====== Dataset records

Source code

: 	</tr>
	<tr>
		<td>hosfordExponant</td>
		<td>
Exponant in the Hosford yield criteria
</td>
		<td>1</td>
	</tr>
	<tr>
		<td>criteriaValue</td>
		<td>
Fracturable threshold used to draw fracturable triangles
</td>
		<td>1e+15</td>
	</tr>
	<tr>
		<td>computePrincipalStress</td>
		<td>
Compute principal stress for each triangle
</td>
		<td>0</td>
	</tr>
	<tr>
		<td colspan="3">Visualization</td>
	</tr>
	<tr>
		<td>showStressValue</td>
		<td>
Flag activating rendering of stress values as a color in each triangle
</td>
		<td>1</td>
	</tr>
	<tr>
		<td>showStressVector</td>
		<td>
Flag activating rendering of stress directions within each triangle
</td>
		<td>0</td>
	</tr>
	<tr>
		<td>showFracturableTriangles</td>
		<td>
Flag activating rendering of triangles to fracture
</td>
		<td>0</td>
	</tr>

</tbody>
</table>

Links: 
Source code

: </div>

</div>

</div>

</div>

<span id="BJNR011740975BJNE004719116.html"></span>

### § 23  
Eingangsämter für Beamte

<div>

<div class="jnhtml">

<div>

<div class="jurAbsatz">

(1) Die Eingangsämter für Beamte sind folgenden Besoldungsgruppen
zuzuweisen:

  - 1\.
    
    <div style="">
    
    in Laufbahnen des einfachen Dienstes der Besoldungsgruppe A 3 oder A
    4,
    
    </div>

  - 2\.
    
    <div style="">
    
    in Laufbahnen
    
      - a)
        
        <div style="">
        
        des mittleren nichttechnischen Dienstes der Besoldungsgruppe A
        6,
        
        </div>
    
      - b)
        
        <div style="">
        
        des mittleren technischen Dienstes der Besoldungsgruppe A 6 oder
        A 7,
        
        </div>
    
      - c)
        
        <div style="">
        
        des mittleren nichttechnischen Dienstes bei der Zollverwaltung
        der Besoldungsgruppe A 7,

============

● **Work task**
Could you copy out every record above exactly as it appears?

● **Written solution**
Source code

: 	</tr>
	<tr>
		<td>hosfordExponant</td>
		<td>
Exponant in the Hosford yield criteria
</td>
		<td>1</td>
	</tr>
	<tr>
		<td>criteriaValue</td>
		<td>
Fracturable threshold used to draw fracturable triangles
</td>
		<td>1e+15</td>
	</tr>
	<tr>
		<td>computePrincipalStress</td>
		<td>
Compute principal stress for each triangle
</td>
		<td>0</td>
	</tr>
	<tr>
		<td colspan="3">Visualization</td>
	</tr>
	<tr>
		<td>showStressValue</td>
		<td>
Flag activating rendering of stress values as a color in each triangle
</td>
		<td>1</td>
	</tr>
	<tr>
		<td>showStressVector</td>
		<td>
Flag activating rendering of stress directions within each triangle
</td>
		<td>0</td>
	</tr>
	<tr>
		<td>showFracturableTriangles</td>
		<td>
Flag activating rendering of triangles to fracture
</td>
		<td>0</td>
	</tr>

</tbody>
</table>

Links: 
Source code

: </div>

</div>

</div>

</div>

<span id="BJNR011740975BJNE004719116.html"></span>

### § 23  
Eingangsämter für Beamte

<div>

<div class="jnhtml">

<div>

<div class="jurAbsatz">

(1) Die Eingangsämter für Beamte sind folgenden Besoldungsgruppen
zuzuweisen:

  - 1\.
    
    <div style="">
    
    in Laufbahnen des einfachen Dienstes der Besoldungsgruppe A 3 oder A
    4,
    
    </div>

  - 2\.
    
    <div style="">
    
    in Laufbahnen
    
      - a)
        
        <div style="">
        
        des mittleren nichttechnischen Dienstes der Besoldungsgruppe A
        6,
        
        </div>
    
      - b)
        
        <div style="">
        
        des mittleren technischen Dienstes der Besoldungsgruppe A 6 oder
        A 7,
        
        </div>
    
      - c)
        
        <div style="">
        
        des mittleren nichttechnischen Dienstes bei der Zollverwaltung
        der Besoldungsgruppe A 7,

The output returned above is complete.